My earliest clear memories of the art of music making are of my grandfather, Lamberto “Chapo” Cortez Zepeda, playing mostly Mexican traditional folksong repertoire on his violin either solo or in a trio configuration. Born in Arizona before it was a State – the joke was always that we didn’t cross the border, the border crossed us – he took violin lessons from the local barber in order to get out of saying the Rosary and, by his teens, he memorized all the songs that the local band played at dances, baptisms, and concerts. His mother, acting as his agent and surprisingly nonplussed that he had eschewed Catholic religiosity for music, approached the bandleader, himself a piano player for the silent movies, and demanded that Chapo be added to the orchestra without an audition. Chapo ended up auditioning for him anyway and, thoroughly impressed, he hired him on the spot. The orchestra worked so much that, coupled with his job working for a local Chinese grocer, he was expelled from high school. The point is that Chapo received his education in the arts on the street which, at the time, was the only way one could obtain it in most of America, let alone in a small, Mexican copper mining town.
Too often, stories like my grandfather’s are romanticized and put forth as the “true” musical education while formal education is downplayed. This is most often the case with jazz and popular music where the literati claim that the music suffered when the training left the bandstand and retreated into the academy causing critics to lament the institutionalization of the art. Having learned both on the streets of Los Angeles and in academic settings, I can say that such claims are exaggerated and not evidence-based. In fact, the two methods reinforce each other despite the inherent limitations of each though I believe the balance leans towards the former based on my personal experience and that of my colleagues throughout a long career amassing some 50 professional recording credits this decade alone including two commercially-released albums of my own. (My early violin education by observation of Chapo playing and my immersion in the listening-oriented Suzuki string program no doubt contribute towards this belief but it can be mostly attributed to my trial-by-fire introduction to the professional jazz world as a saxophonist at age 15 and forced, on-the-spot thinking in many a recording session!) These are among the problems I have set out to grapple with. What is the right educational balance to achieve maximum artistic and career success? Does the answer lie not only the study of music education but also in the analysis of the training in other creative arts both formal and informal, both performing and visual? Is there a common thread of how successful practitioners across all artistic fields do what they do and why they do it? Are case studies the most efficacious method of finding these answers and how will these answers from the arts contribute to the overall educational experience? What then are the implications of an arts-enlightened education for the broader society and to what extent can the devaluation of music be attributed to the lack of it?
Having studied music education formally at the graduate level over the last year and a half, I can see that relying on such a limited focus to provide these answers does not hold much promise.
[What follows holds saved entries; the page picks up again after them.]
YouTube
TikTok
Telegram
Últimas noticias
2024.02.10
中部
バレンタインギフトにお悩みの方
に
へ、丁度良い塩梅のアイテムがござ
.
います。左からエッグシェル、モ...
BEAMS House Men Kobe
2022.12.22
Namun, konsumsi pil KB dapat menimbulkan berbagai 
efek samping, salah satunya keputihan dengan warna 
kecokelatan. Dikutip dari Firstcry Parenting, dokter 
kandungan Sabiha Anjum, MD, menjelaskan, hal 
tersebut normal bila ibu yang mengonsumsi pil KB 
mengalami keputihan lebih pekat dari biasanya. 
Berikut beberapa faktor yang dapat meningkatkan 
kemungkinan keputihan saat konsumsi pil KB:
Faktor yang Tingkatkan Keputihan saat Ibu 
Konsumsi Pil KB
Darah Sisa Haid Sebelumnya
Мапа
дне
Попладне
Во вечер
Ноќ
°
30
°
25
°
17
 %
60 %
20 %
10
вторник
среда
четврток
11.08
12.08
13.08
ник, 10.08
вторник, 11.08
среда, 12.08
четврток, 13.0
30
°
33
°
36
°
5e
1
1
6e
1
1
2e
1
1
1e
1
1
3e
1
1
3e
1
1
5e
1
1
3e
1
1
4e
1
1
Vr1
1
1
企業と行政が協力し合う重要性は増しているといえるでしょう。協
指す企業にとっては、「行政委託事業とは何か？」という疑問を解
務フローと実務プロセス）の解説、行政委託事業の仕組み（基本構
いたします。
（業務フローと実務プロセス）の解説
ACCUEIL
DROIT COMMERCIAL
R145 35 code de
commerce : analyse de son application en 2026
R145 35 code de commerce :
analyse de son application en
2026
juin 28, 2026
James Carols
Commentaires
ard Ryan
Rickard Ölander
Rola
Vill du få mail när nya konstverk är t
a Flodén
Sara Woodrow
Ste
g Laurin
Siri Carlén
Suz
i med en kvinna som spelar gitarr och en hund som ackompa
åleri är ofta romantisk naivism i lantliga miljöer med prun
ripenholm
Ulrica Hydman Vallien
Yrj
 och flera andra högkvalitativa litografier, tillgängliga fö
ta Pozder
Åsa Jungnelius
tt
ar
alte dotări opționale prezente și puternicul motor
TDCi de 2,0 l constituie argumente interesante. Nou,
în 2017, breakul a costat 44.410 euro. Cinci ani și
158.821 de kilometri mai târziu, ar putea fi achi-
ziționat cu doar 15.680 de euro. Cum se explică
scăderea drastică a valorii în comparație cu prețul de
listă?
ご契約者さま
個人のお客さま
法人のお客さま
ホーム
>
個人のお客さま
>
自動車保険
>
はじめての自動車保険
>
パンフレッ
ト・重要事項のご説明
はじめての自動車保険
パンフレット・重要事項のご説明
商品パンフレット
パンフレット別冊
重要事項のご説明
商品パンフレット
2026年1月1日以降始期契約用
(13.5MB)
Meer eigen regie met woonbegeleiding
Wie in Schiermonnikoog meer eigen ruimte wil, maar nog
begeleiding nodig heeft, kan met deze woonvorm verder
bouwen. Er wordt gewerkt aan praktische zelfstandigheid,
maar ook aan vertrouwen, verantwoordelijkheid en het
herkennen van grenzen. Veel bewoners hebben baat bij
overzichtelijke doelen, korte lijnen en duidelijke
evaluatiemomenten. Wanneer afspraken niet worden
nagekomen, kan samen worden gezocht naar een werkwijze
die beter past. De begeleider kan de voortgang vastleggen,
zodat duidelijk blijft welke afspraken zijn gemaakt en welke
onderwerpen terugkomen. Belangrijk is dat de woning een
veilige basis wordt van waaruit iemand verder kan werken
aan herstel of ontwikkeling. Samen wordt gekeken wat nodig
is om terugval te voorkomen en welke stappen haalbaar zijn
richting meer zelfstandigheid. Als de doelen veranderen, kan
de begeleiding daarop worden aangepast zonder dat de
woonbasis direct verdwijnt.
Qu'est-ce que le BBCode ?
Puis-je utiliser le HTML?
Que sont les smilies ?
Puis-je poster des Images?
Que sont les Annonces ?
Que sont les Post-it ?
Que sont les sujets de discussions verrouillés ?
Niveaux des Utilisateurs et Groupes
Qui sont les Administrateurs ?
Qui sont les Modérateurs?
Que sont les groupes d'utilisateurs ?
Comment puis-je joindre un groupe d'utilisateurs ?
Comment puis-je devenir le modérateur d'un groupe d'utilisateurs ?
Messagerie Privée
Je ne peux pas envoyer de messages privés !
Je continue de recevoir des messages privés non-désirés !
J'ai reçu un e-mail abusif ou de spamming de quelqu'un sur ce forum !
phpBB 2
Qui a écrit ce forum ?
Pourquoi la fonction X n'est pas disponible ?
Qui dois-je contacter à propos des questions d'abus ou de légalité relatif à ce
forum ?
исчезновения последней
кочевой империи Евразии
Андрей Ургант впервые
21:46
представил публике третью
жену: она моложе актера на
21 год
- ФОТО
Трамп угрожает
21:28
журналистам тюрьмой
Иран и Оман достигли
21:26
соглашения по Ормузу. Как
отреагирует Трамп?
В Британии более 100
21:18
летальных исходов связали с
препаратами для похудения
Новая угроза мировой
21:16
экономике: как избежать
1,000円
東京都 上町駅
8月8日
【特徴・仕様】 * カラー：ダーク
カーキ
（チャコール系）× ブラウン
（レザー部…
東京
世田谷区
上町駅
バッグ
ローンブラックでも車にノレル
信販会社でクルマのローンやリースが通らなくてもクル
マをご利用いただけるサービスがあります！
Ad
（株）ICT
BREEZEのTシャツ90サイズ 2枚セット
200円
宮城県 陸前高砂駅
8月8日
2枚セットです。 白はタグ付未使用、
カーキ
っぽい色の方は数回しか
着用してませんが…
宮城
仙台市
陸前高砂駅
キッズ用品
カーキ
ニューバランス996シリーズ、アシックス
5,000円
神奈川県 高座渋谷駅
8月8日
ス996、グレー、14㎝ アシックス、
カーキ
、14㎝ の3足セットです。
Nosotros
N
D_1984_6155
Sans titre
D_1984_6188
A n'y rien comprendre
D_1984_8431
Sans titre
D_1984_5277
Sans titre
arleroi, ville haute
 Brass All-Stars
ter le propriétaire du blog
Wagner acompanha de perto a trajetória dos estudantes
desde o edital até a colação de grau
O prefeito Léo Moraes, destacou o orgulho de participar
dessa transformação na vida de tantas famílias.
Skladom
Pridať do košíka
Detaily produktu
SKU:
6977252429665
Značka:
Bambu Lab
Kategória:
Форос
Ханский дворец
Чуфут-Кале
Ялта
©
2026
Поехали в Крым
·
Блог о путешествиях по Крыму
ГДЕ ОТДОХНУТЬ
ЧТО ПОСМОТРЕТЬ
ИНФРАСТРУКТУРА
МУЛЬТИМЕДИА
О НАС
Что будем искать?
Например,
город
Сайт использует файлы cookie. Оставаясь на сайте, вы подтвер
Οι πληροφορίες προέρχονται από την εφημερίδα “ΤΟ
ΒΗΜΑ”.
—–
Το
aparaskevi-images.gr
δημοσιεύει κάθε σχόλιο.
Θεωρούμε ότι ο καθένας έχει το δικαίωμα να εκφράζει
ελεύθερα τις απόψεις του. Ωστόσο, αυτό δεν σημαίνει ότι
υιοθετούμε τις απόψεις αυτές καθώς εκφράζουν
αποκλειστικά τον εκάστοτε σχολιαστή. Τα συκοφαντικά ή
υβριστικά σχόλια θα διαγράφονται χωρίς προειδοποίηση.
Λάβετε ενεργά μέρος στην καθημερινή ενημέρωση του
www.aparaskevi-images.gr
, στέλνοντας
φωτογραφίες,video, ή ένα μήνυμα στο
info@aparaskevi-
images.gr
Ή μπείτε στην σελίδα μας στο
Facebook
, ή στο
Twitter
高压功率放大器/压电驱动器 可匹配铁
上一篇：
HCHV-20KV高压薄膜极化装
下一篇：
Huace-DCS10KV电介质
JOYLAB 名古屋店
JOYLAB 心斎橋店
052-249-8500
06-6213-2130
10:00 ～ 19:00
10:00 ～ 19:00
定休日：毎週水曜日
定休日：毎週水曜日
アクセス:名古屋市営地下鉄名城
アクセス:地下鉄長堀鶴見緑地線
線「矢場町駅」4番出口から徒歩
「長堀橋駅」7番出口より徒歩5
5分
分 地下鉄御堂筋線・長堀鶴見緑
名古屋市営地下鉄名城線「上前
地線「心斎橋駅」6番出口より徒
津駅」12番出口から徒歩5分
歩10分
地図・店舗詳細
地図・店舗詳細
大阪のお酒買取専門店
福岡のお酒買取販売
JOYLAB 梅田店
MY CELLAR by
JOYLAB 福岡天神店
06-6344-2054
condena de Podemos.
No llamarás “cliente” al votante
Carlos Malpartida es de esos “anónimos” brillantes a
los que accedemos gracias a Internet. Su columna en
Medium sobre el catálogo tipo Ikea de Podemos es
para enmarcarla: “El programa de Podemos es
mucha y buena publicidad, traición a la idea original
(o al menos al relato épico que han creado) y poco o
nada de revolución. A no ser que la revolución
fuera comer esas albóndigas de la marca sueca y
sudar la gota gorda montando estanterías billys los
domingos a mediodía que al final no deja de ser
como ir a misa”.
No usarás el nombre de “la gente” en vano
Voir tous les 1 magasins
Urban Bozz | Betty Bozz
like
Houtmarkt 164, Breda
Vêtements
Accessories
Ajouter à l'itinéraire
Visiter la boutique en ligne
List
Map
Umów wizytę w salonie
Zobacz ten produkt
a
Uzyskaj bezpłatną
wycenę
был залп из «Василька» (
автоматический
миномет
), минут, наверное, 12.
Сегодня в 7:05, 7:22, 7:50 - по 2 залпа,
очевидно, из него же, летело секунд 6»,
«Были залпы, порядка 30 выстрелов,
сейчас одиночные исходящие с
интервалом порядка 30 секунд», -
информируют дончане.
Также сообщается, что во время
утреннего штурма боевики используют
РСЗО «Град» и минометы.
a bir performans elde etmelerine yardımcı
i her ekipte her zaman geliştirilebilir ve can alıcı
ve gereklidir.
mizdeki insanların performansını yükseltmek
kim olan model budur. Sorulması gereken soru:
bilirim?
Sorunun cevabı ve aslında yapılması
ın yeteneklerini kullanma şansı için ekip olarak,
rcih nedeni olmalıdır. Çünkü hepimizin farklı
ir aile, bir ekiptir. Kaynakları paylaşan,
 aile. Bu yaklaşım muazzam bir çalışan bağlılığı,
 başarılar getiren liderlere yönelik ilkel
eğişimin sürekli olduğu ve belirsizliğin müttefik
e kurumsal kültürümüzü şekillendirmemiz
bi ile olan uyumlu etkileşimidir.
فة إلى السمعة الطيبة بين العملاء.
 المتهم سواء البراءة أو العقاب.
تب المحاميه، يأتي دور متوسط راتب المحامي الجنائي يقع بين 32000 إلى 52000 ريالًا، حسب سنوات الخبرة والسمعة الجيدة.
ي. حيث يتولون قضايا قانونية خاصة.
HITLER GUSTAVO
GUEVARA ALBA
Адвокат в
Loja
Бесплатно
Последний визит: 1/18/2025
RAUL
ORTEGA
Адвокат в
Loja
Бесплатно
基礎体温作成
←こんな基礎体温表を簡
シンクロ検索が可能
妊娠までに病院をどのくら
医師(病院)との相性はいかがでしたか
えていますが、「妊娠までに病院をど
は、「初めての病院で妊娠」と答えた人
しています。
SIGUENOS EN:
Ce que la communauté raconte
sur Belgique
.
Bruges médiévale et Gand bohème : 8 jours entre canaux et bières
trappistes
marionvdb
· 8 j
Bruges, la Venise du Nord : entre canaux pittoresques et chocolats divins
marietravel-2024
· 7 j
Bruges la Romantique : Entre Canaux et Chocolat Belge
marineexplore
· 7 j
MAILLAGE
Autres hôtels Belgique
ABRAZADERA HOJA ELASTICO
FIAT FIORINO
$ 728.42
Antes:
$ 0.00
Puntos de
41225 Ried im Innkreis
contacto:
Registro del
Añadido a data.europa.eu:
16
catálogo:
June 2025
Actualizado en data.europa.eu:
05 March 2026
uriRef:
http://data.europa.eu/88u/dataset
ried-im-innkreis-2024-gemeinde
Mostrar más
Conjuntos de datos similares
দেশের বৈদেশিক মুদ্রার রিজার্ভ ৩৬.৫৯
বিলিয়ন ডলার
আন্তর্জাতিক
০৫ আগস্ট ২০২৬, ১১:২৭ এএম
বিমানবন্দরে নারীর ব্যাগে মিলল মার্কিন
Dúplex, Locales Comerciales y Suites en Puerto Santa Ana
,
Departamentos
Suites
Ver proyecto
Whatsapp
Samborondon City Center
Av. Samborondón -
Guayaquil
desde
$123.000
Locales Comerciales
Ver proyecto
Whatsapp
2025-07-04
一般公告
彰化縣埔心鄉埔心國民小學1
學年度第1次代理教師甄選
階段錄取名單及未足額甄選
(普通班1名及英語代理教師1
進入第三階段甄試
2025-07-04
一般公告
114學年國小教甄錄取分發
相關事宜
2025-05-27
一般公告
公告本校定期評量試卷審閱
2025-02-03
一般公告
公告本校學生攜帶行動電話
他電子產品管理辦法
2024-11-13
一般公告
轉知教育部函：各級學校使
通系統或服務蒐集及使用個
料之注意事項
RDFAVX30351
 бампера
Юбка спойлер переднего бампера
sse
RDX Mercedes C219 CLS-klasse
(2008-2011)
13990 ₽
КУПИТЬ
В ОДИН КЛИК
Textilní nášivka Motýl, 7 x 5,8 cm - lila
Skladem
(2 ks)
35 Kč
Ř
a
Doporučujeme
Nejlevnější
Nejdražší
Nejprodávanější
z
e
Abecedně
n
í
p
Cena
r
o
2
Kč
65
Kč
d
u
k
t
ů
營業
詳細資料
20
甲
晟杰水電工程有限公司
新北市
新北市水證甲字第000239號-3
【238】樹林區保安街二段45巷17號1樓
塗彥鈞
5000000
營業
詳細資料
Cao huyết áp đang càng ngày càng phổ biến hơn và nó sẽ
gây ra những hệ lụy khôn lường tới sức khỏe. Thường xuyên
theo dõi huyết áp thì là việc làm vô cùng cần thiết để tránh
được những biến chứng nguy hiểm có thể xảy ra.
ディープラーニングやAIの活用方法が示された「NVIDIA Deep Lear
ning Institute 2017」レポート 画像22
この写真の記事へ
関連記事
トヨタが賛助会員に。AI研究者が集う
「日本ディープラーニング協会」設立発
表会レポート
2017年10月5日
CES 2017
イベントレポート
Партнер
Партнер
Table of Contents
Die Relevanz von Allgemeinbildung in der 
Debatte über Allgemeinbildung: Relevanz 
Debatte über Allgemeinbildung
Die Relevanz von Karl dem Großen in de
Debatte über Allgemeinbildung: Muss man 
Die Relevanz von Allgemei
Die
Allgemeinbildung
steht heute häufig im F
Rather, it was my business-oriented classes around the arts that exposed me to the “Edge Effect” that disciplines have on each other, both across artistic fields and between creative and commercial collaborators, to produce an optimized result. Could this Edge Effect that exists between artistic disciplines provide answers to the questions posed? Rather than in a specialized fine arts program, the best laboratory for such investigation is likely to exist in a program where practitioners from disparate artistic endeavors are brought together to learn from and teach each other. Outside perspectives thusly gained will more deeply inform one’s own practice of their native art form. As I have seen gig pay not increase appreciably since the early 1980s and album sales revenue rapidly become nonexistent, I am motivated to work in stalwart fashion through educational reform to reverse the continual reduction in the value of music.